Senate Budget Chairman Proposes Process Reforms

July 14, 2016

Senator Mike Enzi (R-WY), the chairman of the Senate Budget Committee, this week released a six-page outline of proposed reforms in the federal budget process. Enzi said “The last time Congress reformed the budget process was in 1974. Times have changed and the 40-year old process has only grown more dysfunctional and antiquated. It is time to unstick the budget gridlock that has gripped Washington in recent years, and begin to put our nation on not just another path, but a better path.”

The list does not address any of the transportation-specific issues mentioned in the May 26, 2016 editorial in ETW. But one specific suggestion could have profound implications for federal spending on transportation and public works.

Enzi proposes to establish a new blue-ribbon commission to update the budget concepts used by the federal government. The last such panel, the President’s Commission on Budget Concepts, was appointed by President Lyndon Johnson and issued its final report in October 1967.

Presidents appoint blue-ribbon panels all the time, and most of them see their final reports fade away into obscurity fairly quickly.
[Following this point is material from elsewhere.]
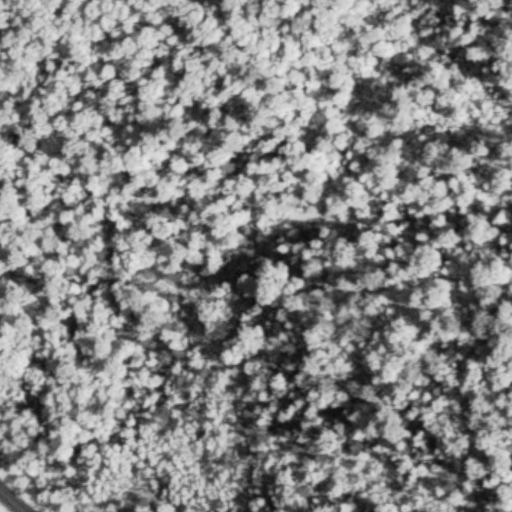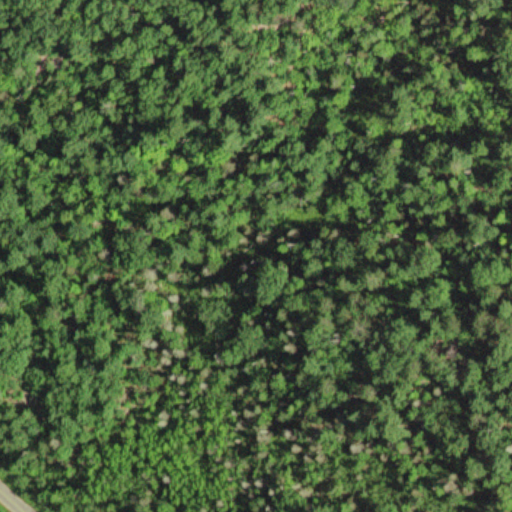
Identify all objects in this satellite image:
road: (15, 498)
But the 1967 Concepts Commission report is still cited as holy writ by the Office of Management and Budget and the Congressional Budget Office. (Remember the CBO cost estimate of chairman Shuster’s FAA bill? How it scored the proposed private Air Traffic Control Corporation as being a part of government? CBO wrote “…in keeping with guidance specified by the 1967 President’s Commission on Budget Concepts, the proposed corporation’s cash flows should be recorded in the federal budget.”)
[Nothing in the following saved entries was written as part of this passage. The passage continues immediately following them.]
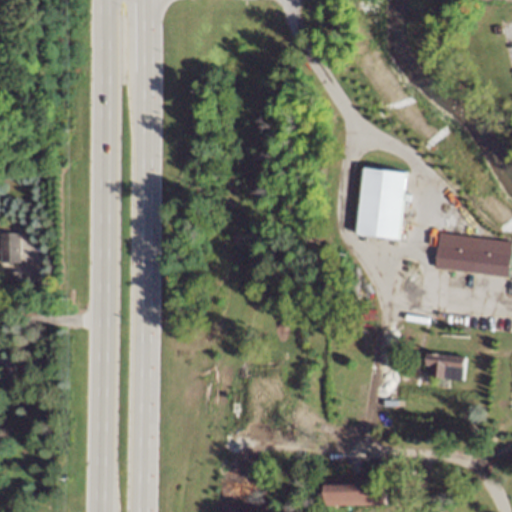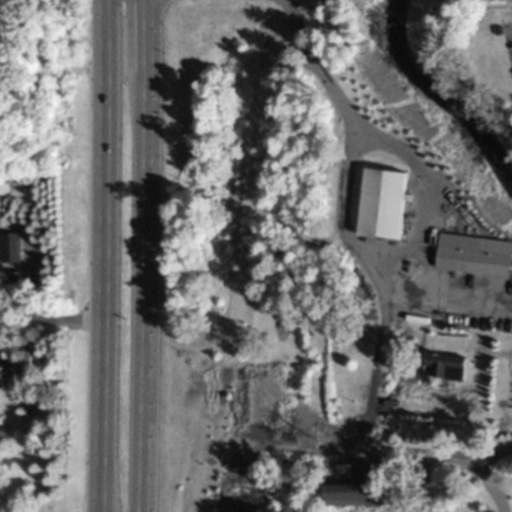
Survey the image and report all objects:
parking lot: (508, 38)
building: (23, 40)
road: (352, 152)
road: (424, 200)
building: (381, 202)
building: (383, 203)
building: (7, 246)
building: (9, 246)
building: (473, 253)
road: (104, 256)
road: (145, 256)
park: (335, 256)
building: (475, 256)
building: (410, 283)
road: (464, 314)
road: (51, 322)
building: (4, 364)
building: (444, 365)
building: (442, 366)
building: (459, 392)
building: (510, 393)
road: (387, 449)
building: (353, 490)
building: (350, 491)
The original Commission’s recommendations were wide-ranging. Most of them (the current classification of receipts as wither taxes, offsetting receipts, or offsetting collections; mid-session reviews and multi-year budget projections; and separation of loans from outlays) were incorporated into the federal budget starting in fiscal 1969. The Pentagon was able to kill the Commission’s proposal to switch the federal government over from cash accounting to accrual accounting through inaction. But transportation interests are probably most familiar with the Commission’s work because of its recommendation number one, which was adopted starting in 1969: “The Commission’s most important recommendation is that a unified summary budget be used to replace the present three or more competing concepts that are both confusing to the public and Congress and deficient in certain essential characteristics.” This had the effect of counting federal trust funds, like Social Security, Highway, and Airport and Airway, as part of the federal budget for the first time since 1932.

Members of the 1967 President's Commission on Budget Concepts

Partisans of the federal-aid highway program ever since have looked upon the 1967 Commission as if it expelled them from some sort of Eden – a trick to use trust fund “surpluses” to mask federal spending. (That argument has faded since the HTF went broke in 2008.)

But the Commission had good Keynesian reasons for unifying the budget: “It is clear to the Commission that the current surpluses of trust funds must be considered in calculating the effect of Federal Government activities on the level of income and employment, in managing Treasury cash balances, in deciding on Treasury cash borrowing needs, and in program evaluation.”

Another recommendation of the 1967 Commission has also frustrated supporters of infrastructure spending over the years: “The Commission strongly recommends against a ‘capital budget’ which would provide separate financing of capital or investment expenditures on the one hand and current or operating expenditures on the other. Such a budget would seriously distort the budget as a decision-making tool…Use of a capital budget would seriously understate the current draft by the Government on the economic resources of the private sector. The level of government borrowing should be conditioned, not by the amount of capital goods that the Government is purchasing, but by much broader budget requirements. In periods of inflationary pressure the appearance of a balanced budget, with capital expenditures excluded, might pose a psychological barrier to adequate taxation.”

Enzi’s proposal specifically mentions capital spending: “capital investments, e.g., building roads and bridges, have a positive effect on productivity and long-run growth. But these investments are treated the same as other current expenditures that do not provide similar benefits.”

A 1999 commission under President Clinton also studied the capital budgeting issue recommended against a formal capital budget because the demands to have programs reclassified as “capital” would be overwhelming. But the 1999 panel also recommended a new Concepts Commission be appointed, and one of the 1999 commissioners co-wrote a Brookings Institution paper earlier this year called Time for a New Budget Concepts Commission. The Brookings paper recommended that a new Concepts Commission revisit the issue of capital budgeting.

A new Concepts Commission could fundamentally transform the way the federal government budgets and spends money on transportation and infrastructure (not least of which might be through accrual accounting – a pending ETW research project will examine the 1978 effort to put the Highway Trust Fund on a form of accrual accounting, which would have precluded the ability to spend the HTF into bankruptcy).